Sinais do Futuro

Se houvesse um equivalente cinematográfico do "mash-up" musical o novo filme do australiano Alex Proyas seria o mais forte candidato que vimos até hoje

Se houvesse um equivalente cinematográfico do "mash-up" musical - a colisão milimetricamente elaborada entre obras pré-existentes que à partida não têm nada a ver umas com as outras e que se transformam num híbrido mutante - o novo filme do australiano Alex Proyas seria o mais forte candidato que vimos até hoje.

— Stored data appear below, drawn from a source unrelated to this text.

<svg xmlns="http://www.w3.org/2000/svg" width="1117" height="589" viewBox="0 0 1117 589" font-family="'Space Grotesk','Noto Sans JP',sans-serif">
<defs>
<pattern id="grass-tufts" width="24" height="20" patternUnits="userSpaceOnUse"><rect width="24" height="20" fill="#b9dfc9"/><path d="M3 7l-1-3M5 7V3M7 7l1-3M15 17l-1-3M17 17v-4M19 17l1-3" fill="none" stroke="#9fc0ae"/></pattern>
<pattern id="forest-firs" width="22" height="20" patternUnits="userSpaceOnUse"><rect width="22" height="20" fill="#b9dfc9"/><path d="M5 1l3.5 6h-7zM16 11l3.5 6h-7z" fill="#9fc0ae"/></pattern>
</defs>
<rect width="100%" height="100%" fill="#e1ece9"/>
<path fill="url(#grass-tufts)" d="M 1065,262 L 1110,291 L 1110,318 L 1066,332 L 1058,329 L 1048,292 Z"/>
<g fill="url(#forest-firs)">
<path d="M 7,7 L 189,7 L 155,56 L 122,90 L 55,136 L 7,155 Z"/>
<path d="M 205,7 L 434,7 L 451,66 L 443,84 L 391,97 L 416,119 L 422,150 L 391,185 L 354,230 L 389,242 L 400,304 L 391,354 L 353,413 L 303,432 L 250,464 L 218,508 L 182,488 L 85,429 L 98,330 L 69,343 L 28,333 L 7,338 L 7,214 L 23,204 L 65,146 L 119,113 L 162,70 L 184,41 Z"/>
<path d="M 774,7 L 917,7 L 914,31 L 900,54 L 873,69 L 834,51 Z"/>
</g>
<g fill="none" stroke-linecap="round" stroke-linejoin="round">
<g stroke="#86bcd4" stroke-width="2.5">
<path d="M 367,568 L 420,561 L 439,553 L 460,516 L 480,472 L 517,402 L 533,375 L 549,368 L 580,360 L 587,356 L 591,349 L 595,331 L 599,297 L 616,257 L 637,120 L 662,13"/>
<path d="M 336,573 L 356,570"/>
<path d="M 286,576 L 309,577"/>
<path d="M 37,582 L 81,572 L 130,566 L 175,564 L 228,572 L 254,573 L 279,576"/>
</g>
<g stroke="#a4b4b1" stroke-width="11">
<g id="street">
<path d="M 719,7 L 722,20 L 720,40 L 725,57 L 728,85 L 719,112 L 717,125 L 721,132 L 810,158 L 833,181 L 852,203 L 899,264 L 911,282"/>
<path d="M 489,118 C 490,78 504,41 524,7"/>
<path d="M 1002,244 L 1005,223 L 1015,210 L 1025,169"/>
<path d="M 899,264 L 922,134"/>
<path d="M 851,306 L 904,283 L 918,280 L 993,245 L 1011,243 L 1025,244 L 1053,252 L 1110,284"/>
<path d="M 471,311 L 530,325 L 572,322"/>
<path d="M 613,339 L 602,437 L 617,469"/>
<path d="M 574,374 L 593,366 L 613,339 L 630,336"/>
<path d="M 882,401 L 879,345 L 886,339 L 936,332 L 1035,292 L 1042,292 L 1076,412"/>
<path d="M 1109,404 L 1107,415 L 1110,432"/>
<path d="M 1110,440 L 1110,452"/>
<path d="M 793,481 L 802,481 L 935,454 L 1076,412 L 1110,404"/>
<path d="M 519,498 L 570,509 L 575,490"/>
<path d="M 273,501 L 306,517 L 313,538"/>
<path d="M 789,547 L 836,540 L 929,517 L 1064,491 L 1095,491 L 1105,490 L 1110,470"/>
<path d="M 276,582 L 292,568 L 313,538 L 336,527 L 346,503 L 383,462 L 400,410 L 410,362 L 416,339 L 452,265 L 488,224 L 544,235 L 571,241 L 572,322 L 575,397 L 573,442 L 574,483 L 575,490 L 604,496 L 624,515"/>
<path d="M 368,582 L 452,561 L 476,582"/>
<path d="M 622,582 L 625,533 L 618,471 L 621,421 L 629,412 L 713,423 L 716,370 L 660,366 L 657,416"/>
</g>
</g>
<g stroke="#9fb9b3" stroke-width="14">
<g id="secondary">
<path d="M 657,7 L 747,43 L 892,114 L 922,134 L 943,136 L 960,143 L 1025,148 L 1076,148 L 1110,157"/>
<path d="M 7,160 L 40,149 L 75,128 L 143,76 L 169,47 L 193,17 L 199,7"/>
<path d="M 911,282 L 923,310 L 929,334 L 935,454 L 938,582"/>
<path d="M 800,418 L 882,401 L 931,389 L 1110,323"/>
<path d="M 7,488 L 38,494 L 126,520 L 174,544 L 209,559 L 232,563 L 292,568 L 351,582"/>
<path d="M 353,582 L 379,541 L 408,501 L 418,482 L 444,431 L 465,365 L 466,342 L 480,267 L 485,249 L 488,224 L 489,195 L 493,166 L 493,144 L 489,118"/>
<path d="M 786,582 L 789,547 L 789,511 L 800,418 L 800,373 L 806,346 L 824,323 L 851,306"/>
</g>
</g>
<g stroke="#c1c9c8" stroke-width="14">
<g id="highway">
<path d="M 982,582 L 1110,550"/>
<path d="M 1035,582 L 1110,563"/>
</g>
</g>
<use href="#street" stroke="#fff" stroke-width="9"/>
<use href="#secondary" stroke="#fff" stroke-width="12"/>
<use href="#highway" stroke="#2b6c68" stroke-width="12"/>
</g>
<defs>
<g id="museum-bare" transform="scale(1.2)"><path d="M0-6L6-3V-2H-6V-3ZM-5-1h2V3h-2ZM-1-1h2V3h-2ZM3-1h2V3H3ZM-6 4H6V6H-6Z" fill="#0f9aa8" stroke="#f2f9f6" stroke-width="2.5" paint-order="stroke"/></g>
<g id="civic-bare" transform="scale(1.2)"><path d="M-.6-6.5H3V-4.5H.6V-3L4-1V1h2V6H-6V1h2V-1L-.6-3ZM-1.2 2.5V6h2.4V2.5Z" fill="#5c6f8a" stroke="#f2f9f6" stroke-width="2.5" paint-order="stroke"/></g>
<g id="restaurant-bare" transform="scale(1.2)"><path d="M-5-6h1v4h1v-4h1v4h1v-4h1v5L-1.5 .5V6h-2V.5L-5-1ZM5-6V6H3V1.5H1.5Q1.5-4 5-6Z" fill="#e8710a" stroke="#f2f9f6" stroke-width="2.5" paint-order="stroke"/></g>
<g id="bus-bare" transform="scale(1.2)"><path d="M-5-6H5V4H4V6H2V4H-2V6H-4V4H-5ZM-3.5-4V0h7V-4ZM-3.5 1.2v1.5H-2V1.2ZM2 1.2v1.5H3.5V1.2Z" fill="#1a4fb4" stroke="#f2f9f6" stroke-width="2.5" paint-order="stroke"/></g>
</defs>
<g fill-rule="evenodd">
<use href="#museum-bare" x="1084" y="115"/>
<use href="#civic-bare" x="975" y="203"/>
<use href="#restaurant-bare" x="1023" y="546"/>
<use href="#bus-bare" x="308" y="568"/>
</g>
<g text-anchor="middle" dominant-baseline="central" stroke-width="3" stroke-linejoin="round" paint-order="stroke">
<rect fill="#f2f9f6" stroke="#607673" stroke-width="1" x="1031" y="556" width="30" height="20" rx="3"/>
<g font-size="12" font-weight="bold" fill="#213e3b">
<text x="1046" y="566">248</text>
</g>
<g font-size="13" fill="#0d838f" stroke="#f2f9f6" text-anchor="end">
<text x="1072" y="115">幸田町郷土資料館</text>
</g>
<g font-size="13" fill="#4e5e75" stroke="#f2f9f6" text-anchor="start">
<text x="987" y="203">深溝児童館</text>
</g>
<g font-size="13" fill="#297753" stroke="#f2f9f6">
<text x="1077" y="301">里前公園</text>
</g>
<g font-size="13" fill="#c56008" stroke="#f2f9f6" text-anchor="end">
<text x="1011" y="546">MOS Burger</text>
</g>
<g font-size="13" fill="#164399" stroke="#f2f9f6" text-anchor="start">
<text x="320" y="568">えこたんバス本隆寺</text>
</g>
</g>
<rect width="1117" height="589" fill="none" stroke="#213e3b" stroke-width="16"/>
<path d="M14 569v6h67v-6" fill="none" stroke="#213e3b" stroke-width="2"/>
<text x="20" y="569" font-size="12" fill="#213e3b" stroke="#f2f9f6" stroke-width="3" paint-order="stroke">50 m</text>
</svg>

Filme-catástrofe, mistério sobrenatural, série B dos anos 1950, parábola religiosa, fábula ecológica, filme de terror - e a lista não se encerra por aqui, com citações de "Encontros Imediatos do Terceiro Grau" de Spielberg (1977) e, sobretudo, dos "Sinais" de M. Night Shyamalan (2002), do qual o filme pode ser visto como uma "remake" mais catolicista. Mas enquadra-se também na recente vaga de ficções apocalípticas do cinema americano - do "Eu Sou a Lenda" (Francis Lawrence, 2007) com Will Smith, ao "remake" de "O Dia em que a Terra Parou" por Scott Derrickson (2008) -, reflectindo, como qualquer bom filme de género, as tensões do presente. E apresenta também sinais de pertencer à tendência religiosa que algumas grandes produções recentes têm mostrado, dentro do eterno dilema fé/razão, ciência/ religião, que Shyamalan trabalhava de modo mais ambíguo em "Sinais" mas Proyas torna demasiado explícito no seu filme.

E, contudo, pelo meio disto tudo, "Sinais do Futuro" encaixa na perfeição na obra do realizador australiano, cujos filmes anteriores - de "O Corvo" (1994) a "Eu, Robot" (2004), passando pelo seminal "Cidade Misteriosa" (1997) - sempre falaram, de modo visualmente estonteante, do momento em que um homem se confronta com a compreensão de que o mundo tal como ele o conhecia acabou e que é preciso mudar com os tempos. Vai um pequeno passo daí a um thriller apocalíptico sobre o fim do mundo (originalmente desenvolvido por Richard Kelly, o realizador de "Donnie Darko") - tal como previsto por uma miúda perturbada que, há 50 anos, enterrou uma lista aparentemente aleatória de números, revelados hoje a um astrofísico viúvo como uma série sequencial de datas, coordenadas e vítimas de todos os principais desastres da história da humanidade.

Mas o debate ciência/religião, fé/ razão, determinismo/aleatoriedade que o filme parece querer lançar numa primeira metade gerida com destreza e tensão por Proyas dilui-se à medida em que a história não hesita em abandonar a ambiguidade para "fechar" de modo perfeitamente inequívoco como uma determinista e resignada alegoria de catequese, apenas sublinhada pela tendência "torture porn" em versão filme-catástrofe dos grandes "tours de force" de efeitos visuais (extraordinariamente realizados mas que abusam desnecessariamente do pormenor gráfico).

Mas há quanto tempo não víamos um objecto tão singular, que quer ser um grande entretenimento de Hollywood sobre o fim do mundo, que dá corda à tensão até quase se tornar claustrofobicamente desesperado e depois quer dar a volta com uma solução graciosamente sacrificial que nem sequer satisfaz o espectador? Gostese ou odeie-se - e nós não gostamos, mas não conseguimos odiá-lo - filmes esquizofrénicos e inclassificáveis como "Sinais do Futuro", que têm qualquer coisa de sem-abrigo que flutua entre a lucidez e a alucinação, filmes que "só vistos", aparecem muito de longe em longe. O último de que nos lembramos é (o incomensuravelmente superior) "O Último Capítulo", de Darren Aronofsky. E isso é suficiente para não o descartarmos completamente.